SELECTED EXTRACT =
───

For example, a real-life production deployment can have 5 Frontend, 15 History, 17 Matching, and 3 Worker Services per cluster.
The Temporal Server services can run independently or be grouped together into shared processes on one or more physical or virtual machines. For live (production) environments, we recommend that each service runs independently, because each one has different scaling requirements and troubleshooting becomes easier. The History, Matching, and Worker Services can scale horizontally within a Cluster. The Frontend Service scales differently than the others because it has no sharding or partitioning; it is just stateless.
Each service is aware of the others, including scaled instances, through a membership protocol via Ringpop.
Versions and support
All Temporal Server releases abide by the Semantic Versioning Specification.
Fairly precise upgrade paths and support have been established starting from Temporal v1.7.0
.
We provide maintenance support for previously published minor and major versions by continuing to release critical bug fixes related to security, the prevention of data loss, and reliability, whenever they are found.
We aim to publish incremental upgrade guides for each minor and major version, which include specifics about dependency upgrades that we have tested for (such as Cassandra 3.0 -> 3.11).
We offer maintenance support of the last three minor versions after a release and do not plan to "backport" patches beyond that.
We offer maintenance support of major versions for at least 12 months after a GA release, and we provide at least 6 months' notice before EOL/deprecating support.
Dependencies
Temporal offers official support for, and is tested against, dependencies with the exact versions described in the go.mod
file of the corresponding release tag.
(For example, v1.5.1 dependencies are documented in the go.mod for v1.5.1.)
Frontend Service
The Frontend Service is a stateless gateway service that exposes a strongly typed Proto API. The Frontend Service is responsible for rate limiting, authorizing, validating, and routing all inbound calls.
Types of inbound calls include the following:
- Domain CRUD
- External events
- Worker polls
- Visibility requests
- Admin operations via tctl (the Temporal CLI)
- Calls from a remote Cluster related to Multi-Cluster Replication
Every inbound request related to a Workflow Execution must have a Workflow Id, which is hashed for routing purposes. The Frontend Service has access to the hash rings that maintain service membership information, including how many nodes (instances of each service) are in the Cluster.
Inbound call rate limiting is applied per host and per namespace.
The Frontend Service talks to the Matching Service, History Service, Worker Service, the database, and Elasticsearch (if in use).
- It uses the grpcPort 7233 to host the service handler.
- It uses port 6933 for membership-related communication.
History Service
The History Service tracks the state of Workflow Executions.
The History Service scales horizontally via individual shards, configured during the Cluster's creation. The number of shards remains static for the life of the Cluster (so you should plan to scale and over-provision).
Each shard maintains data (routing identifiers, mutable state) and queues. A History shard maintains four types of queues:
- Transfer queue: transfers internal tasks to the Matching Service. Whenever a new Workflow Task needs to be scheduled, the History Service transactionally dispatches it to the Matching Service.
- Timer queues: durably persists Timers.
- Replicator queue: asynchronously replicates Workflow Executions from active Clusters to other passive Clusters (experimental Multi-Cluster feature).

───

GIVEN DATA =
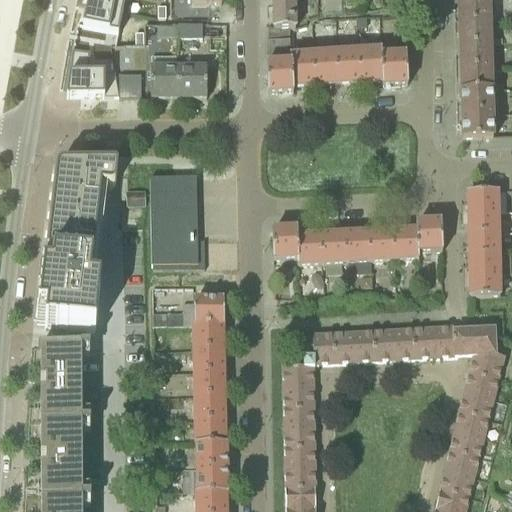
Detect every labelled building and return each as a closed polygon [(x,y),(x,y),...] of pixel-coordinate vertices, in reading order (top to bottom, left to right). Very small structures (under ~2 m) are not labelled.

───

PROBLEM 1 = Name every type of inbound call that the Temporal Server text says the Frontend Service handles.
PROBLEM 2 = Retype the Temporal Server text starting with "- Timer queues: durably" and going on through "(experimental Multi-Cluster feature).".

RESULT 1 =
- Domain CRUD
- External events
- Worker polls
- Visibility requests
- Admin operations via tctl (the Temporal CLI)
- Calls from a remote Cluster related to Multi-Cluster Replication

RESULT 2 =
- Timer queues: durably persists Timers.
- Replicator queue: asynchronously replicates Workflow Executions from active Clusters to other passive Clusters (experimental Multi-Cluster feature).